Und auch das war für Oberst Linda McDonald ein entscheidender
Punkt.
Ecol City, Thorin
Freedom-Theater, Lyranische Allianz
Die am Südrand Ecol Citys aufragende Granitsteinfestung war der ganze Stolz der planetaren Bevölkerung Thorins. Gut dreihundert Jahre zuvor gebaut, war sie ein echtes Relikt aus den Tagen des ersten Sternenbunds. Im 1. Nachfolgekrieg war sie zwar in Schutt und Asche gelegt worden, aber man hatte sie später als Denkmal wiederaufgebaut, und mit der Wiedergeburt des Sternenbunds war sie als Garnisonsposten erneut in Dienst gestellt worden. Obwohl sie für Sternenbund-Maßstäbe relativ klein war, beherbergte die Festung ein komplettes Bataillon und bot eine befestigte Stellung in der Nähe der planetaren Hauptstadt und des größten Raumhafens.
Rudolf Schakows erster Gedanke, als er sie fünf Tage zuvor gesehen hatte, war der gewesen, dass Cranston Snord wahrscheinlich irgendwie einen Weg gefunden hätte, dieses beeindruckende Bauwerk nach Clinton zu schaffen, um es als neuen Flügel seinem Museum anzuschließen.
»Es behagt mir noch immer nicht«, stellte Tiaret fest. Selbst wenn sie flüsterte, war ihre Stimme fest und tief. Die beiden standen an der Wand eines der Konferenzräume der Festung. Tiaret auf eigenen Wunsch, Schakow, weil alle Sitzplätze bereits von hohen Offizieren und planetaren Adligen belegt waren.

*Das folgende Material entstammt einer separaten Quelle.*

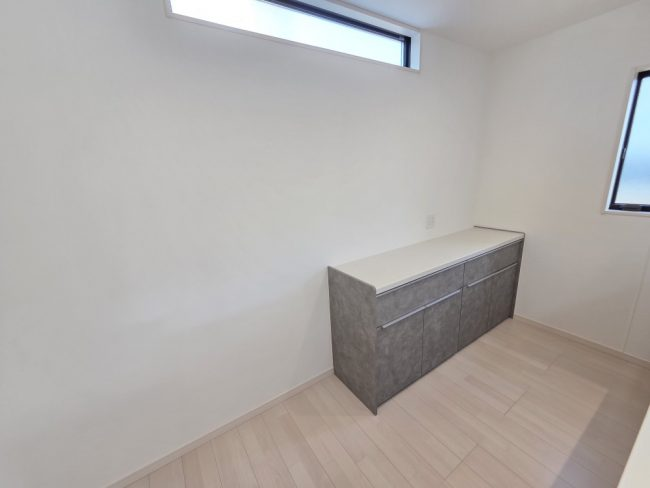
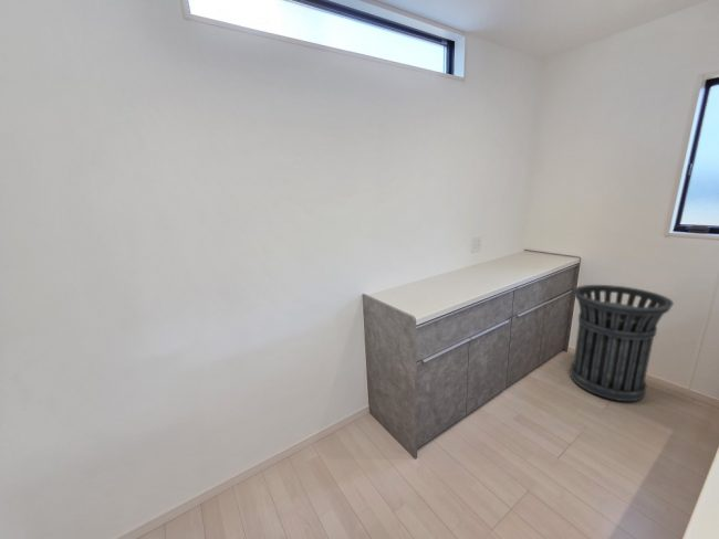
+ trash can [569,284,675,402]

»Ich würde sagen, wir brauchen uns keine großen Sorgen zu machen«, erwiderte er und lies den Blick durch den Raum schweifen. »Dieser Graf Parkinson macht zwar einen durchtriebenen Eindruck auf mich, aber mit dem wirst du fertig.«
Entweder erkannte Tiaret den Humor dieser Bemerkung nicht, oder sie ignorierte ihn bewusst. »Ich beziehe mich auf unsere Anwesenheit hier. Diese Festung ist ein offensichtliches Angriffsziel.« Sie starrte mit strahlend blauen Augen zu ihm herab und forderte ihn heraus, darüber einen Witz zu reißen.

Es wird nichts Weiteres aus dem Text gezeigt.